--- START ---

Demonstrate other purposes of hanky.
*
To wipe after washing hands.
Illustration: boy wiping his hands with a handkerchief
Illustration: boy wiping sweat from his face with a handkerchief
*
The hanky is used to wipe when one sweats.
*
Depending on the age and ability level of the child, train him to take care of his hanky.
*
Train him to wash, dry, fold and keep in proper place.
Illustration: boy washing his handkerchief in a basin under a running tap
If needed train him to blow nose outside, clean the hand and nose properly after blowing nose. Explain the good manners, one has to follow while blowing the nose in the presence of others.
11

--- END ---
--- START ---

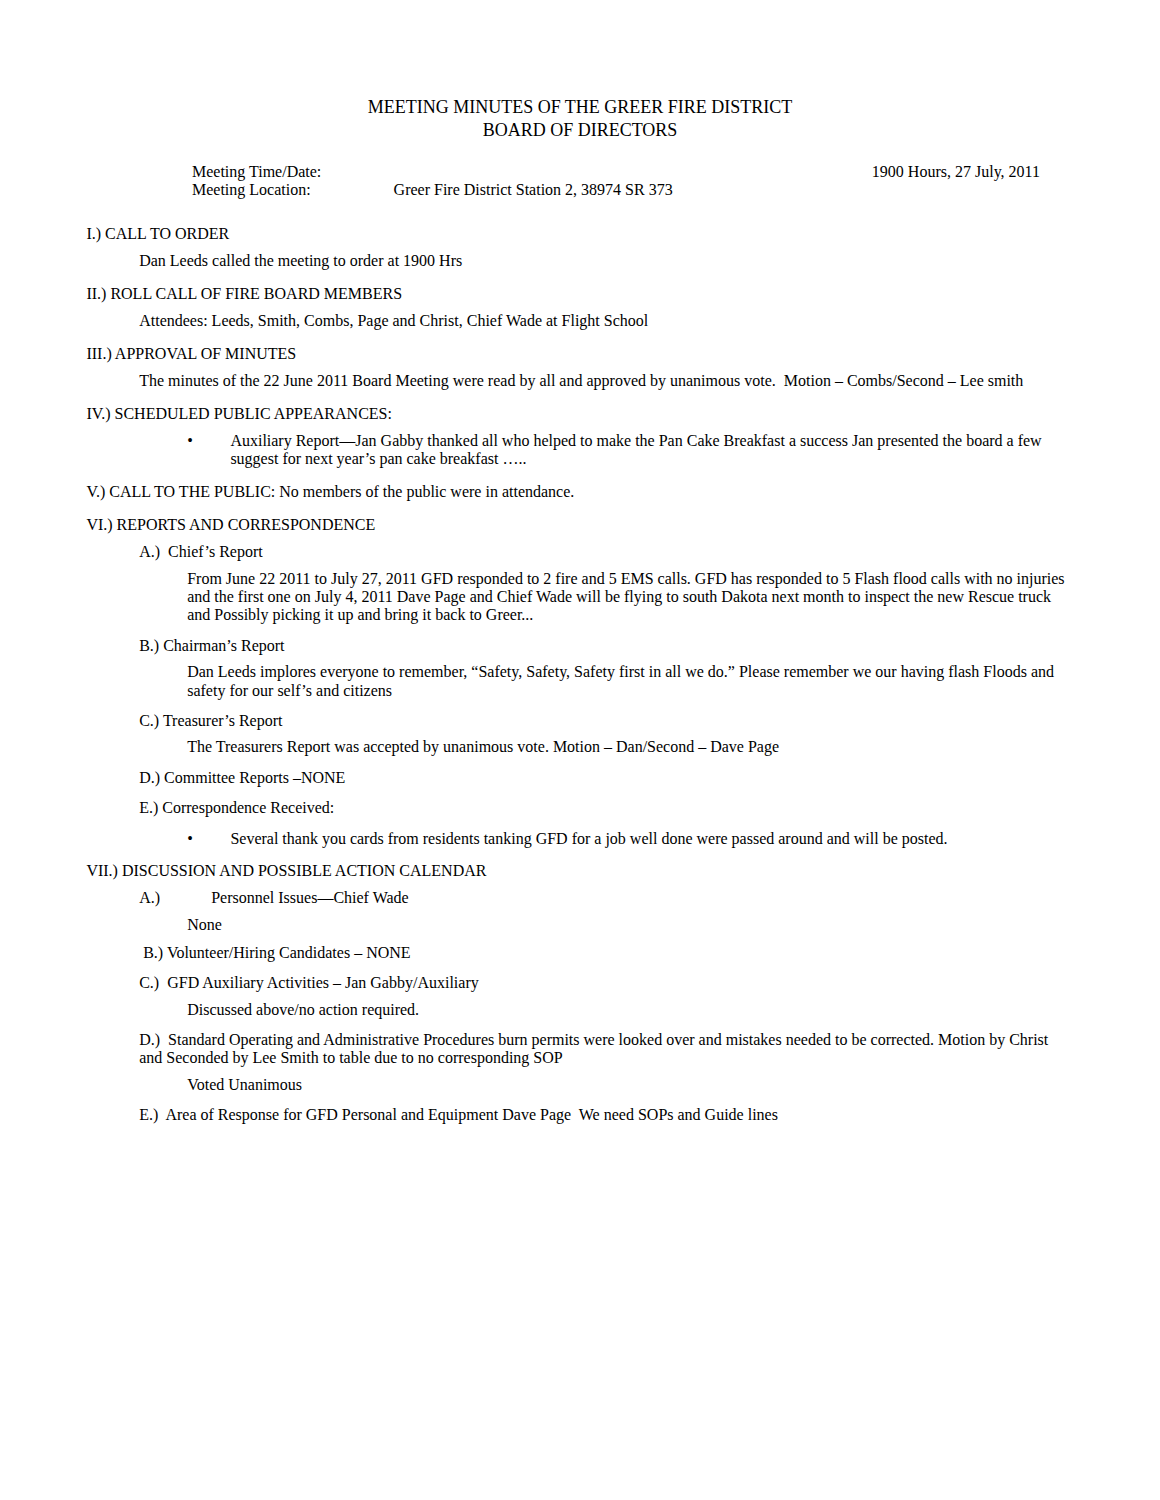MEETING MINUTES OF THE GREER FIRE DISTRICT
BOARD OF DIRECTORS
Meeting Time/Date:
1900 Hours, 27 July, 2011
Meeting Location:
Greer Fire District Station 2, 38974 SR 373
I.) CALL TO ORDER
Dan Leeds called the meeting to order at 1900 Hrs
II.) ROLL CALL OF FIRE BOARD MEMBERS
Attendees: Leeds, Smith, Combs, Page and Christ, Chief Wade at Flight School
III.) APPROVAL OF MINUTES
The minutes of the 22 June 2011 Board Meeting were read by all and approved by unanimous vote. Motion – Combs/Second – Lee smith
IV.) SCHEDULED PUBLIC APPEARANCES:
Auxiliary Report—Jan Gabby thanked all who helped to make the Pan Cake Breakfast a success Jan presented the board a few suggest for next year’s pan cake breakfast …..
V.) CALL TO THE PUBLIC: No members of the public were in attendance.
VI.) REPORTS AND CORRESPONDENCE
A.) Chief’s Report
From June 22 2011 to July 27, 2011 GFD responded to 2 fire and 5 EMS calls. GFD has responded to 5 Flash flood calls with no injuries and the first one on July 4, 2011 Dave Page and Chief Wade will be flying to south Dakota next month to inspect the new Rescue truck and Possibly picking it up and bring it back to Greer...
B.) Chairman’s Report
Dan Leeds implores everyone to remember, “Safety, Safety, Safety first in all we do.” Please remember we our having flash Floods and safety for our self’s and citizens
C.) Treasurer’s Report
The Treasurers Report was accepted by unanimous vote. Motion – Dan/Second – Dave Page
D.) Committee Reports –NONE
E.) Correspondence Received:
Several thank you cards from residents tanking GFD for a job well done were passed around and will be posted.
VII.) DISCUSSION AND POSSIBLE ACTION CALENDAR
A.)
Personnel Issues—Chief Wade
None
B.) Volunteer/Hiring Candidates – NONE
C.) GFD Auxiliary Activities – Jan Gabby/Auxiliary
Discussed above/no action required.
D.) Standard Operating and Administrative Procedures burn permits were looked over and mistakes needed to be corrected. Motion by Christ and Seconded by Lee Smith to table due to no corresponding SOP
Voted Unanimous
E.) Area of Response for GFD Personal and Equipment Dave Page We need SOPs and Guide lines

--- END ---
--- START ---

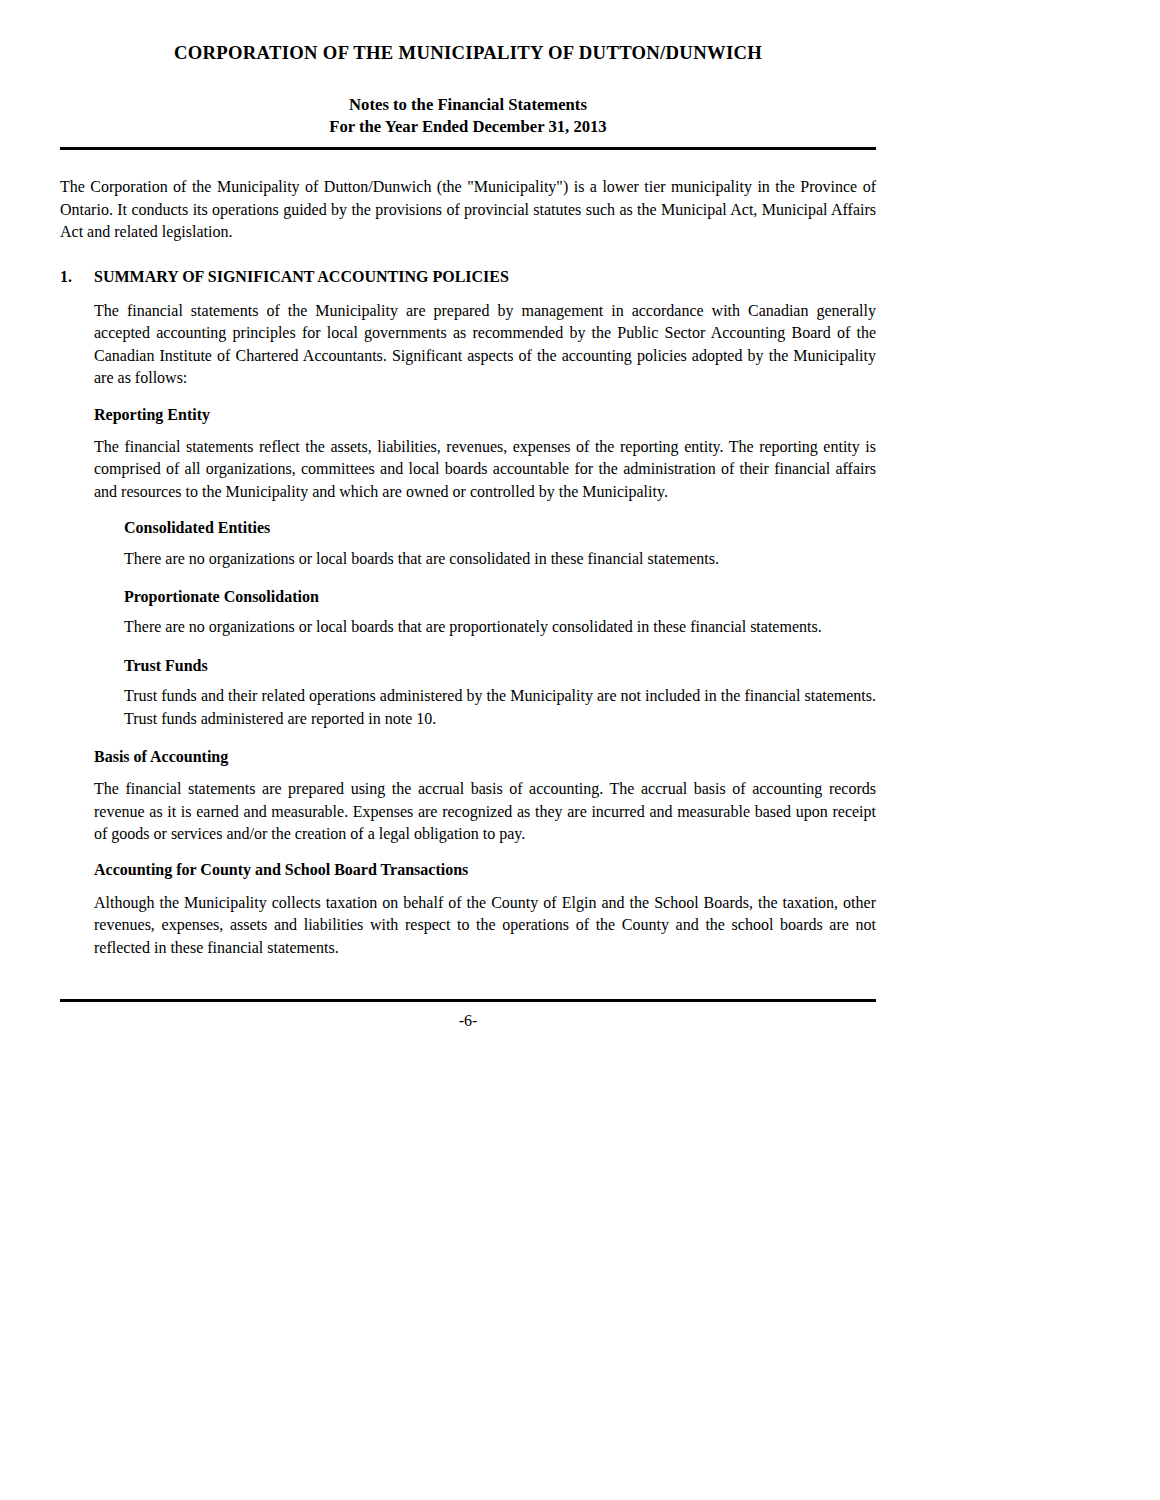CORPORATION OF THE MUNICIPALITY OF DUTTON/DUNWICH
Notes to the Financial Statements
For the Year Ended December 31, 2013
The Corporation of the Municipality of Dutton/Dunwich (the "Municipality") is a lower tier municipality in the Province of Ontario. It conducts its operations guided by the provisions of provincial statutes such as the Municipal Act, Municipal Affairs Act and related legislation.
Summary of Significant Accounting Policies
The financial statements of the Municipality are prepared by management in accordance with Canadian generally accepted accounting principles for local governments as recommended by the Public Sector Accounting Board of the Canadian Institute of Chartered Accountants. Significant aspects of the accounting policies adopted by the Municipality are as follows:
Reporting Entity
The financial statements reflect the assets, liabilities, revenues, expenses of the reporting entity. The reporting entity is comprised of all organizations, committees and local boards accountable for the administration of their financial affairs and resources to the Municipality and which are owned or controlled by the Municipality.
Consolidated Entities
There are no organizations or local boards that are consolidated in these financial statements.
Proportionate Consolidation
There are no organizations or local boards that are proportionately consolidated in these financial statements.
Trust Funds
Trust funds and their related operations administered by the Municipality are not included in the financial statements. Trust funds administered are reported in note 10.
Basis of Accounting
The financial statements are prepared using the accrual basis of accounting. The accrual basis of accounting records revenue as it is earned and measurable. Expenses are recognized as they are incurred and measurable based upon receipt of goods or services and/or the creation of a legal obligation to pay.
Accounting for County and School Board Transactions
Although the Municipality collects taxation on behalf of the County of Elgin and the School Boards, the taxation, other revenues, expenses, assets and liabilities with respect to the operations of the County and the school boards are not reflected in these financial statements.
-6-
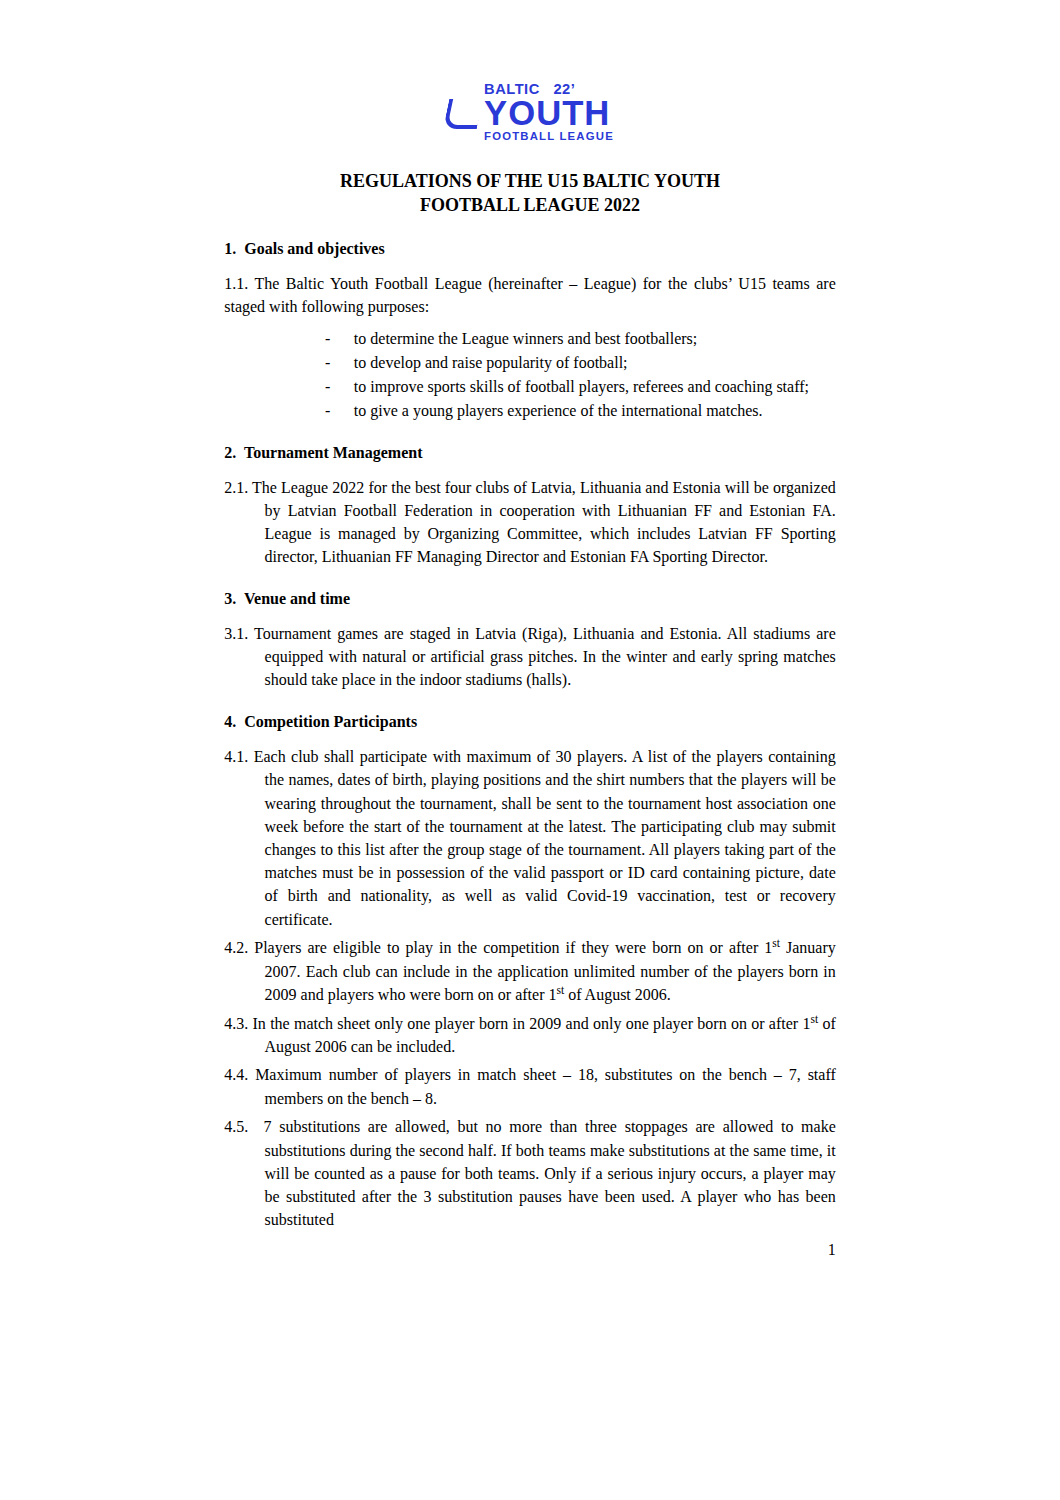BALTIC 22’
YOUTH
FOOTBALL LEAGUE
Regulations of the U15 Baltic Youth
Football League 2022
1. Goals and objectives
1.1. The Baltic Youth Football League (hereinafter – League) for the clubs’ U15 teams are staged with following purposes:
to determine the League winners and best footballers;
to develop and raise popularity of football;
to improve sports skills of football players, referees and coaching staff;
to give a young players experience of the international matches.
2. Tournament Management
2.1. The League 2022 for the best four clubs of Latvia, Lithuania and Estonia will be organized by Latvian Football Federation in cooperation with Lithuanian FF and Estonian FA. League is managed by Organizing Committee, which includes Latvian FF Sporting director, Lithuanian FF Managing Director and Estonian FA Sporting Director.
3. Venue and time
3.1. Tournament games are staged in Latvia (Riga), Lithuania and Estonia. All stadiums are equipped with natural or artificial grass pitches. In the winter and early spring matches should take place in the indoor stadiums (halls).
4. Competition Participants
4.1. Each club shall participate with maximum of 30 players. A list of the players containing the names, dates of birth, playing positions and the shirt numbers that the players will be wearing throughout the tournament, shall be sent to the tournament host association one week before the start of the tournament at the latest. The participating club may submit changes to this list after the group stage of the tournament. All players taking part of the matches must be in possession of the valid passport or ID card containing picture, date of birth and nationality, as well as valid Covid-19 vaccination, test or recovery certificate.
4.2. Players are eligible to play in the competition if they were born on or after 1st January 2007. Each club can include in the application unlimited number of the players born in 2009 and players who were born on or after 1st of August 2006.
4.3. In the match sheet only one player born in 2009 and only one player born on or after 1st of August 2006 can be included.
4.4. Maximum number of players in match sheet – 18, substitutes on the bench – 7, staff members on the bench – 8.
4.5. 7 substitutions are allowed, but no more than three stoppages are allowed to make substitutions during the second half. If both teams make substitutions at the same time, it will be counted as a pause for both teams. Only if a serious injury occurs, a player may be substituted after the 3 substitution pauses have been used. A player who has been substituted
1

--- END ---

## Required work
From the data above, copy each line where the string "boards" appears.

## Answer
The financial statements reflect the assets, liabilities, revenues, expenses of the reporting entity. The reporting entity is comprised of all organizations, committees and local boards accountable for the administration of their financial affairs and resources to the Municipality and which are owned or controlled by the Municipality.
There are no organizations or local boards that are consolidated in these financial statements.
There are no organizations or local boards that are proportionately consolidated in these financial statements.
Although the Municipality collects taxation on behalf of the County of Elgin and the School Boards, the taxation, other revenues, expenses, assets and liabilities with respect to the operations of the County and the school boards are not reflected in these financial statements.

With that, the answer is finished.